Document Type
Article
Publication
Duke Law Journal
Year
2009
Citation Information
Helen Norton, Constraining Public Employee Speech: Government's Control of Its Workers' Speech to Protect Its Own Expression, 59 Duke L.J. 1 (2009), available at https://scholar.law.colorado.edu/faculty-articles/269.
Abstract
This Article identifies a key doctrinal shift in courts' treatment of public employees' First Amendment claims--a shift that imperils the public's interest in transparent government as well as the free speech rights of more than twenty million government workers. In the past, courts interpreted the First Amendment to permit governmental discipline of public employee speech on matters of public interest only when such speech undermined the government employer's interest in efficiently providing public services. In contrast, courts now increasingly focus on--and defer to--government's claim to control its workers' expression to protect its own speech.
More specifically, courts increasingly permit government to control its employees' expression at work, characterizing this speech as the government's own for which it has paid with a salary. This trend frustrates a meaningful commitment to republican government by allowing government officials to punish, and thus deter, whistleblowing and other valuable on-the-job speech that would otherwise facilitate the public's ability to hold the government politically accountable for its choices. Courts also increasingly consider government workers to be speaking as employees even when away from work, deferring to the government's assertion that its association with employees who engage in certain off-duty expression undermines its credibility in communicating its own contrary views. Implicit in courts' reasoning is the premise that a public entity's employment relationship with an individual who engages in certain expression communicates a substantive message to the public that the government is entitled to control. Courts' unfettered deference to such claims would permit government agencies to fire workers for any unpopular or controversial off-duty speech to which the public might object, potentially enforcing orthodox expression as a condition of public employment.

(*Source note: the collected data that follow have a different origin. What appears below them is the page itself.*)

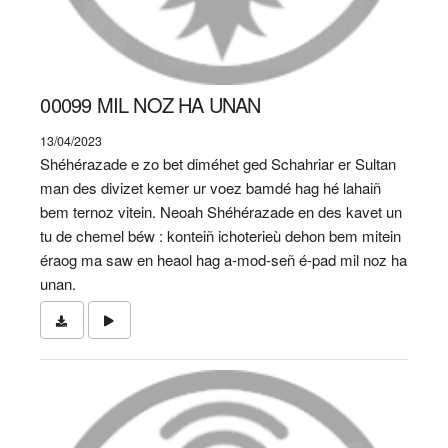
00099 MIL NOZ HA UNAN
13/04/2023
Shéhérazade e zo bet diméhet ged Schahriar er Sultan
man des divizet kemer ur voez bamdé hag hé lahaiñ
bem ternoz vitein. Neoah Shéhérazade en des kavet un
tu de chemel béw : konteiñ ichoterieù dehon bem mitein
éraog ma saw en heaol hag a-mod-señ é-pad mil noz ha
unan.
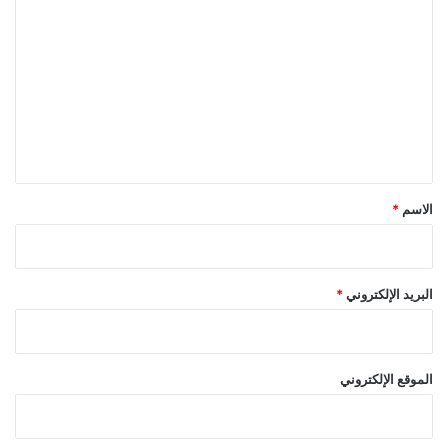
ل
ت
ع
ل
ي
ق
*
الاسم
*
البريد الإلكتروني
*
الموقع الإلكتروني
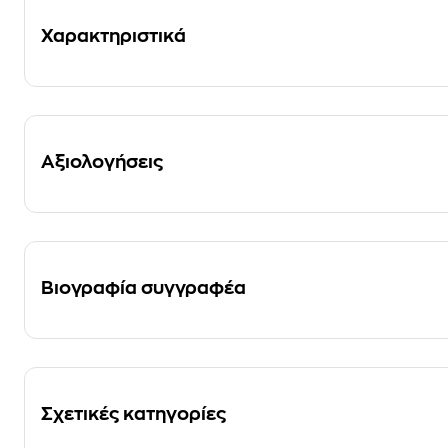
Χαρακτηριστικά
Αξιολογήσεις
Βιογραφία συγγραφέα
Σχετικές κατηγορίες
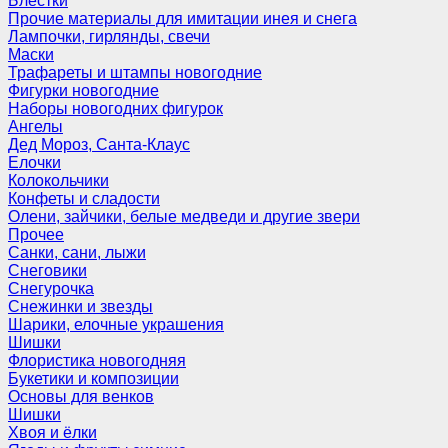
Блёстки
Прочие материалы для имитации инея и снега
Лампочки, гирлянды, свечи
Маски
Трафареты и штампы новогодние
Фигурки новогодние
Наборы новогодних фигурок
Ангелы
Дед Мороз, Санта-Клаус
Елочки
Колокольчики
Конфеты и сладости
Олени, зайчики, белые медведи и другие звери
Прочее
Санки, сани, лыжи
Снеговики
Снегурочка
Снежинки и звезды
Шарики, елочные украшения
Шишки
Флористика новогодняя
Букетики и композиции
Основы для венков
Шишки
Хвоя и ёлки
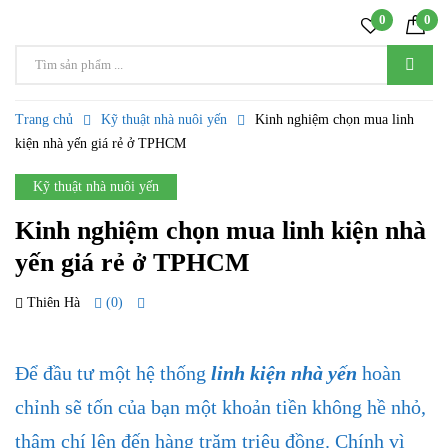
0
0
Trang chủ
Kỹ thuật nhà nuôi yến
Kinh nghiệm chọn mua linh
kiện nhà yến giá rẻ ở TPHCM
Kỹ thuật nhà nuôi yến
Kinh nghiệm chọn mua linh kiện nhà
yến giá rẻ ở TPHCM
Thiên Hà
(0)
28 TH4
Để đầu tư một hệ thống
linh kiện nhà yến
hoàn
chỉnh sẽ tốn của bạn một khoản tiền không hề nhỏ,
thậm chí lên đến hàng trăm triệu đồng. Chính vì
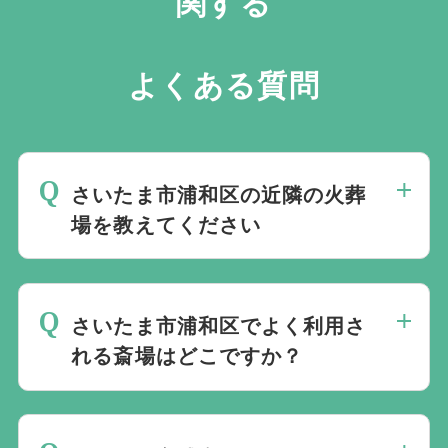
関する
よくある質問
さいたま市浦和区の近隣の火葬
場を教えてください
さいたま市浦和区の近くにある火葬場をご
案内します。
火葬場専用のページ
にてご確
さいたま市浦和区でよく利用さ
認いただけます。
れる斎場はどこですか？
さいたま市浦和区では公営斎場は火葬料金
が安いという点と、式場と併設されている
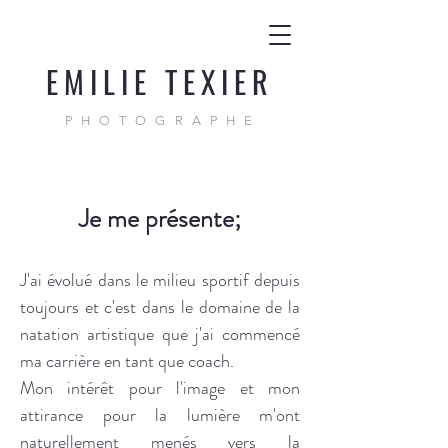
EMILIE TEXIER
PHOTOGRAPHE
Je me présente;
J'ai évolué dans le milieu sportif depuis
toujours et c'est dans le domaine de la
natation artistique que j'ai commencé
ma carrière en tant que coach.
Mon intérêt pour l'image et mon
attirance pour la lumière m'ont
naturellement menés vers la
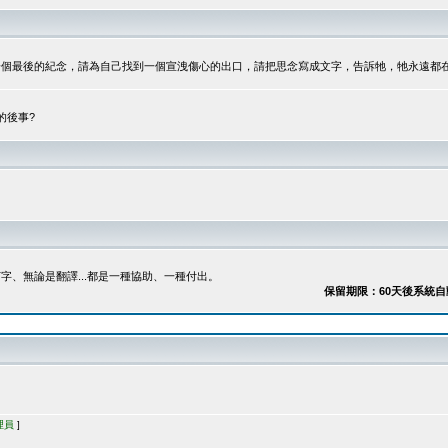
最後的紀念，請為自己找到一個宣洩傷心的出口，請把思念寫成文字，告訴牠，牠永遠都在...
的後事?
、無論是翻譯...都是一種協助、一種付出。
保留期限：60天後系統自動刪除
理員
]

To be sure, government speech is as valuable as it is inevitable. But taken together, these trends lead to the rejection of government workers' First Amendment claims in a growing number of cases that undermine workers' free speech rights as well as the public's interest in transparent government. Because of this shift's normatively troubling implications, this Article proposes a new constitutional framework for public employee speech cases that attends more carefully to what it is that government seeks to communicate and whether that message is actually impaired by employee speech. It thus proposes a less deferential approach to assessing government's expressive claims to its workers' speech both on and off the job, exploring both categorical and contextual frameworks for identifying more precisely the comparatively small universe of workers' speech that actually threatens government's own expression.